Material Evidence takes a resolutely case-based approach to this question, exploring instances of exemplary practice, key challenges, instructive failures, and innovative developments in the use of archaeological data as evidence. The goal is to bring to the surface the wisdom of practice, teasing out norms of archaeological reasoning from evidence.
Archaeologists make compelling use of an enormously diverse range of material evidence, from garbage dumps to monuments, from finely crafted artifacts rich with cultural significance to the detritus of everyday life and the inadvertent transformation of landscapes over the long term. Each contributor to Material Evidence identifies a particular type of evidence with which they grapple and considers, with reference to concrete examples, how archaeologists construct evidential claims, critically assess them, and bring them to bear on pivotal questions about the cultural past.
Historians, cultural anthropologists, philosophers, and science studies scholars are increasingly interested in working with material things as objects of inquiry and as evidence - and they acknowledge on all sides just how challenging this is. One of the central messages of the book is that close analysis of archaeological best practice can yield constructive guidelines for practice that have much to offer archaeologists and those in related fields.
About the Author: Bob Chapman is Emeritus Professor of Archaeology at the University of Reading, UK. His research focuses on archaeological theory, Mediterranean later prehistory, the development of human inequality and the means by which this can be studied with archaeological data. He has pursued these interests in fieldwork projects in southeast Spain and the Balearic Islands, as well as in books such as The Archaeology of Death (1981), Emerging Complexity (1990) and Archaeologies of Complexity (2003). In recent years his research has turned increasingly to the use of historical materialism in archaeological interpretation, especially in relation to inequality and human exploitation. Running through this research activity has been a strong concern for the nature of archaeological interpretation, working with the complementary evidence of how people lived (e.g. what they produced, exchanged and consumed, centred on settlement evidence) and how they were treated in death (e.g. their disposal, centred on burial evidence).

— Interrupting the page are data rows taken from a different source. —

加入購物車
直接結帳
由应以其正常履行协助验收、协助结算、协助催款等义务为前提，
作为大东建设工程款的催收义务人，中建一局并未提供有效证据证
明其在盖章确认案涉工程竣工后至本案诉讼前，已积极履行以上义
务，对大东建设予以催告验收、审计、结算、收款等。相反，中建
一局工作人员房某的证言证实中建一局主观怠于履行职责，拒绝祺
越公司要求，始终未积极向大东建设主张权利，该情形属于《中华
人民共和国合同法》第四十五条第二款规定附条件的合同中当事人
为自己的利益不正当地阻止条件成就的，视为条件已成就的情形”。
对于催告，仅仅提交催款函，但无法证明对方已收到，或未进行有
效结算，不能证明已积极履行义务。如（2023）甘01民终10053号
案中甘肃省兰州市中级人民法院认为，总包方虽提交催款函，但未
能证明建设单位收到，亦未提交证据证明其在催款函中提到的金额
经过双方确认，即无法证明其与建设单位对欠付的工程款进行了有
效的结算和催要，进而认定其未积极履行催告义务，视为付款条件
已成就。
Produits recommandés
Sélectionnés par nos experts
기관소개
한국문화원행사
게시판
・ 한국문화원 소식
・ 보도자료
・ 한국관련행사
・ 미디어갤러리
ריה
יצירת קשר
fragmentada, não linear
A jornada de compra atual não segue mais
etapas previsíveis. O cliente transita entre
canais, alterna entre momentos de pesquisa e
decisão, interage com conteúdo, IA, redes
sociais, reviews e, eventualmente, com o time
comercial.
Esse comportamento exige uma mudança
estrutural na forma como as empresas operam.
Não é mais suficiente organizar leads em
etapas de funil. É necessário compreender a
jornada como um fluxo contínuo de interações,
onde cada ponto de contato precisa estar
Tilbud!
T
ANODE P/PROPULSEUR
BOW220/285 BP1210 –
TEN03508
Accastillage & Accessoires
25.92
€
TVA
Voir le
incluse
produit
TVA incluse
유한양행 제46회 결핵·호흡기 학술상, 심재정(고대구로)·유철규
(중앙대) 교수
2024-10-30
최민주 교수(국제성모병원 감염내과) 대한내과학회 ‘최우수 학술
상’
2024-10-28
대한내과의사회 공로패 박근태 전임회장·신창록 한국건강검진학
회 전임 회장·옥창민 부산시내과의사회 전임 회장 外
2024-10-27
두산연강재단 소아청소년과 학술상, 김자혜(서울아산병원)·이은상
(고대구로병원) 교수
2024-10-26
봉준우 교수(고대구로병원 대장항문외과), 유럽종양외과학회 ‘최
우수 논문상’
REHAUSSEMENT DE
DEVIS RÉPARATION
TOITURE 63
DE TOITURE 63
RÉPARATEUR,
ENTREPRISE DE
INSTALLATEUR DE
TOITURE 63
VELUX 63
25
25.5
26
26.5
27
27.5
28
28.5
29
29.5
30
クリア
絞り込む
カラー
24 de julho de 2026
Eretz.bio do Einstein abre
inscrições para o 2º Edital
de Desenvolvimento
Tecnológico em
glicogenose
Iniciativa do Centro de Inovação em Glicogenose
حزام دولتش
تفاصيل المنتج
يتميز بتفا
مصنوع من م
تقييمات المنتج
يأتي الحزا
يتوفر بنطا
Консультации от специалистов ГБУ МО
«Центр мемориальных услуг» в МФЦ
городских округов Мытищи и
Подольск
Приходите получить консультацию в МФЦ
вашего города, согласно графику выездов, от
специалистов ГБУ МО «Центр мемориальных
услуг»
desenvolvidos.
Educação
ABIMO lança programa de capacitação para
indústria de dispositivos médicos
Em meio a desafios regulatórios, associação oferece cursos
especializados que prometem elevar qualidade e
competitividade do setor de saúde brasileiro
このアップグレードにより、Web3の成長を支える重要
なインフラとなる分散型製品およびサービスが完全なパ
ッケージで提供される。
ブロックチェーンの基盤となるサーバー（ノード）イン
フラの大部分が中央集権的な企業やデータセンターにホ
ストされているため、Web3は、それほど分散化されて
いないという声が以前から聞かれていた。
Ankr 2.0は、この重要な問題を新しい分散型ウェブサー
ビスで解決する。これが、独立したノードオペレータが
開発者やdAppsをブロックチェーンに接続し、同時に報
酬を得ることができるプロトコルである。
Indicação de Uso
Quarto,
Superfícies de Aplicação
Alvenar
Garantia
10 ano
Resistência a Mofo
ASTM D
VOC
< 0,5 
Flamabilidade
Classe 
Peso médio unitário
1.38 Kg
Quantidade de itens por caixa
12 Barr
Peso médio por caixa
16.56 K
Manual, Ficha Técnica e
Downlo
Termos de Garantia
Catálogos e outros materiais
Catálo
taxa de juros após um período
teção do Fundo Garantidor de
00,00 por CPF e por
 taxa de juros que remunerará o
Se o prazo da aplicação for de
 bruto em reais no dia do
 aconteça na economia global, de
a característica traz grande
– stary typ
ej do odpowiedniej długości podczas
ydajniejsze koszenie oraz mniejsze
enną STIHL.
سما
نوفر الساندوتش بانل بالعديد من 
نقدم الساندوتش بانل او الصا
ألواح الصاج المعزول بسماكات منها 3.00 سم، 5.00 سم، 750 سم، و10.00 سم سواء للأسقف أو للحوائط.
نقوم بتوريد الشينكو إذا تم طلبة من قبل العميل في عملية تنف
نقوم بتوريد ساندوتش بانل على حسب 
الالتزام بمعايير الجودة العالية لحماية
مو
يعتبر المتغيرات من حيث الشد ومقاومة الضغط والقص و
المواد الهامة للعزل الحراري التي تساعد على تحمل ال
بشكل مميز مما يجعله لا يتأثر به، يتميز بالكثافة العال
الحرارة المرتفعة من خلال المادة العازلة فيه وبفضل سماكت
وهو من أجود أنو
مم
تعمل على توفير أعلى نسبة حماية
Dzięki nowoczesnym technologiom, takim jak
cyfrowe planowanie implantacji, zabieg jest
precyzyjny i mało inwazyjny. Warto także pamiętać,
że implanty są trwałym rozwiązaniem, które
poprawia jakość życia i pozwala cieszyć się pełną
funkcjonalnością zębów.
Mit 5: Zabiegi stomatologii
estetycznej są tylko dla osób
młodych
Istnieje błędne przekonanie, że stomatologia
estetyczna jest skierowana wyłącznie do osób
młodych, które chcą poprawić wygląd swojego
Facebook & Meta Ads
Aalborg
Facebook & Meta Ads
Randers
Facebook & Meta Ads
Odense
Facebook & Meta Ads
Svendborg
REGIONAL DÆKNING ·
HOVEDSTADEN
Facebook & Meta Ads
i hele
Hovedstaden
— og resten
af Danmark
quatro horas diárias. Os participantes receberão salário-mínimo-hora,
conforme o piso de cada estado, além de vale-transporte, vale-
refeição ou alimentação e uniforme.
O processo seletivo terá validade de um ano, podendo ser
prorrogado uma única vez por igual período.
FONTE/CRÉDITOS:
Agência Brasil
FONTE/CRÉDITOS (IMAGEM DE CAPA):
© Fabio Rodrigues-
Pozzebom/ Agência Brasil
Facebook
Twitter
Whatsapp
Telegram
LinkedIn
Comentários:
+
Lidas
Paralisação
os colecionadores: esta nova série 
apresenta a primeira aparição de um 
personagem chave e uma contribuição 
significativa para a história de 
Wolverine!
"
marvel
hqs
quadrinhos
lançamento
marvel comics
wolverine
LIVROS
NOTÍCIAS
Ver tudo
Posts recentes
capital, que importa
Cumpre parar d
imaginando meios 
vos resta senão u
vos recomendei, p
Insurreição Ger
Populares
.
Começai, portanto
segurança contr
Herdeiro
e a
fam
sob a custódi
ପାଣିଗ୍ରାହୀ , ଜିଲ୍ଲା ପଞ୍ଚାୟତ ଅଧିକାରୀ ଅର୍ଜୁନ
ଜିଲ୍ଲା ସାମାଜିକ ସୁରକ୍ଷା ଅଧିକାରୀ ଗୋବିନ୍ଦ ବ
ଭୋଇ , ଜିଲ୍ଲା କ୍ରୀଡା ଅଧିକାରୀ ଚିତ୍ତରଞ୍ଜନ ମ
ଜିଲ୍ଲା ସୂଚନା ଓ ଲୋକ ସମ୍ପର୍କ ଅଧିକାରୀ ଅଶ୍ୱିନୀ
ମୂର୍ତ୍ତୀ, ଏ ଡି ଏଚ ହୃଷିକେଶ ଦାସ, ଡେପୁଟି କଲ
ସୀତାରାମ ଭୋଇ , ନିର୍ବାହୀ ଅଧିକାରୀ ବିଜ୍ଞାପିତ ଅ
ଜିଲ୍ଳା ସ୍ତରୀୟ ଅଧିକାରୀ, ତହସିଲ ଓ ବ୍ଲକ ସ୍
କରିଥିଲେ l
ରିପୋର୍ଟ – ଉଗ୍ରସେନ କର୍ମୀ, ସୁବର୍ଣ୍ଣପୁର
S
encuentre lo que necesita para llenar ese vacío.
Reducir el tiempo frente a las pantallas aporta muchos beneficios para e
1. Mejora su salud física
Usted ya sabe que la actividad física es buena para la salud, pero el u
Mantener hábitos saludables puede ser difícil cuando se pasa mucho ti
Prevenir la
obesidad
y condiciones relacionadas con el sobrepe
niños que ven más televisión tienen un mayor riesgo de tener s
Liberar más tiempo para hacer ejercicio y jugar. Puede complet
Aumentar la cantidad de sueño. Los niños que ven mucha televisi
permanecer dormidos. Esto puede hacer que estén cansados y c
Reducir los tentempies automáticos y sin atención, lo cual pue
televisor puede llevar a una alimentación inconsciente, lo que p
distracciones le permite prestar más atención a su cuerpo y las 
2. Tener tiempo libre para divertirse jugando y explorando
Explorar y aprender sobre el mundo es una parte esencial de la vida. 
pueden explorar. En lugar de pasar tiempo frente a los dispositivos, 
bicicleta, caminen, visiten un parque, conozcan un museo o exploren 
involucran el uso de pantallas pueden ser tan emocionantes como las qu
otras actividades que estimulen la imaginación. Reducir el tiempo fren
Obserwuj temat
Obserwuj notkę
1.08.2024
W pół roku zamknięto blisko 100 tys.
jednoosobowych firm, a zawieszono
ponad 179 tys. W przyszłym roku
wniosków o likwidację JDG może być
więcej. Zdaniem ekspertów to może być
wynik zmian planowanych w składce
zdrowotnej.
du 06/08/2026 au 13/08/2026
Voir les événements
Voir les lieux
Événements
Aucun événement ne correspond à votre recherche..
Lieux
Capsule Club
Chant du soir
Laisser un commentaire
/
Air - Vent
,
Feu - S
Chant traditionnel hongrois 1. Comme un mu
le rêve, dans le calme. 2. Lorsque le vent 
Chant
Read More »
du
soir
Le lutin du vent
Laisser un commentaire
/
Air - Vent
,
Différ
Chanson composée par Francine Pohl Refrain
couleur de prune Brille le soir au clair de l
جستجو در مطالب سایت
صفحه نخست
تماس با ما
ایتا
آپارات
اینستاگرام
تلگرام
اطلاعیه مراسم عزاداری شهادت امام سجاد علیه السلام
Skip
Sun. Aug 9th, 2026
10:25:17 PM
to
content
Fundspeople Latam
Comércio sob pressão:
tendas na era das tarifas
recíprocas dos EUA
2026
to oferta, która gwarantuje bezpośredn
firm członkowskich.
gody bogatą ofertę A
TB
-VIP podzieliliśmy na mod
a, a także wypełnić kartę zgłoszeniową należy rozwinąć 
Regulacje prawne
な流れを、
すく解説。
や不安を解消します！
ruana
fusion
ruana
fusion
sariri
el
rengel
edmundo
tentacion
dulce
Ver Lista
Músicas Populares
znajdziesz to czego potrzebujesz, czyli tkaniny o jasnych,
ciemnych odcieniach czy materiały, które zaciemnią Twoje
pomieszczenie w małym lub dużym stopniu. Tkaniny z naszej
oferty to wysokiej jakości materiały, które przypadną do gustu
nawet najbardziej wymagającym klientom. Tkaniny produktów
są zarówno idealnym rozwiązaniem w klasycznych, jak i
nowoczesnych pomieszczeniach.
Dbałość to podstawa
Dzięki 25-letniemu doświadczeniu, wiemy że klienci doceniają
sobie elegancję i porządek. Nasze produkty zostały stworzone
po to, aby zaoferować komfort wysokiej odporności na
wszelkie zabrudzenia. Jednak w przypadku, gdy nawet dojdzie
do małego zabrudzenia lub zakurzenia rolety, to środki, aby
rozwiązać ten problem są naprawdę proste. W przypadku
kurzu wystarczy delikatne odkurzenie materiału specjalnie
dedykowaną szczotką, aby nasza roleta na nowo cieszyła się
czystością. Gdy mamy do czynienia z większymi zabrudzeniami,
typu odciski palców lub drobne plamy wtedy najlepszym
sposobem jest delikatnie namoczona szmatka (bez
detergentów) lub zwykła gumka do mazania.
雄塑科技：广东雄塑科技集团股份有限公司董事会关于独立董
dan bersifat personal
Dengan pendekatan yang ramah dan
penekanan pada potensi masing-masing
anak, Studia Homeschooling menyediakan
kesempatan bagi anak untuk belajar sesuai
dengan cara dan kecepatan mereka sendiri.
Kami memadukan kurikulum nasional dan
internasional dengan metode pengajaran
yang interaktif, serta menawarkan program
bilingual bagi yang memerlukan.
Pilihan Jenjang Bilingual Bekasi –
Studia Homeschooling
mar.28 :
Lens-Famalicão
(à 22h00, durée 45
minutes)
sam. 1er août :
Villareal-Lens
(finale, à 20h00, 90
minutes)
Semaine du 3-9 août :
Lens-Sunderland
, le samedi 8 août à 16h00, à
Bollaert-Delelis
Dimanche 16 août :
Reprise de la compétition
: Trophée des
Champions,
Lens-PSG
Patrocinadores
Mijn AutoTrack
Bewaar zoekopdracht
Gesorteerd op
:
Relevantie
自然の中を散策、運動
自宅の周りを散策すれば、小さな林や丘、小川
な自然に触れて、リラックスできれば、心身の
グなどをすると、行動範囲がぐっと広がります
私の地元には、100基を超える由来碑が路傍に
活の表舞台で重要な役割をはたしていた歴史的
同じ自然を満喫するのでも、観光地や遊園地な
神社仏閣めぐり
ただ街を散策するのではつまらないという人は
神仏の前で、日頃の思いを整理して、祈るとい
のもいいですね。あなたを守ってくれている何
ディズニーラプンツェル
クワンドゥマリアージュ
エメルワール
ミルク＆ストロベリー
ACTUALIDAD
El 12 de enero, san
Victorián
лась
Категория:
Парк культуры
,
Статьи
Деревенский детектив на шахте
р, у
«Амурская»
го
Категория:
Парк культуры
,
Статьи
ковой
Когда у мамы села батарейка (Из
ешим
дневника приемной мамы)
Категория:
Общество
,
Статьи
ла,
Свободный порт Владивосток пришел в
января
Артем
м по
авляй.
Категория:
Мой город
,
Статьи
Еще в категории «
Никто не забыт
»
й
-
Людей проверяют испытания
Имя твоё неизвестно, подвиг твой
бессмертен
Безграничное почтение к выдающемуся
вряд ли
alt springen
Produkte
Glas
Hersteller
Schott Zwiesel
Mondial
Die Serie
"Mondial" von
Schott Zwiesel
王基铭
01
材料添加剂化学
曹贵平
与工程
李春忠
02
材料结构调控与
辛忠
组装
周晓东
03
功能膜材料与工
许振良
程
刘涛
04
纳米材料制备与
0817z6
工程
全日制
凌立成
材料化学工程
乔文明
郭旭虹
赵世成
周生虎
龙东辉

Alison Wylie is Professor of Philosophy and Anthropology at the University of Washington, and of Philosophy at Durham University. She is a philosopher of the social and historical sciences who works on questions about objectivity, evidence, and research ethics raised by archaeological practice and by feminist research in the social sciences. Her longstanding interest in evidential reasoning is represented by Thinking from Things (2002) and by contributions to Evidence, Inference and Enquiry (Dawid, Twining and Vasilaki, 2011), How Well do 'Facts' Travel? (Morgan, 2010), and Agnatology (Proctor and Schiebinger, 2008). In recent work she focuses on the role of contextual values in science and on how research can be improved by internal diversity and by collaborations that extend beyond the research community. These interests are reflected in Value-free Science? (co-edited with Kincaid and Dupré, 2007) and Epistemic Diversity and Dissent (edited for Episteme 2006), as well as in essays on stewardship and feminist standpoint theory.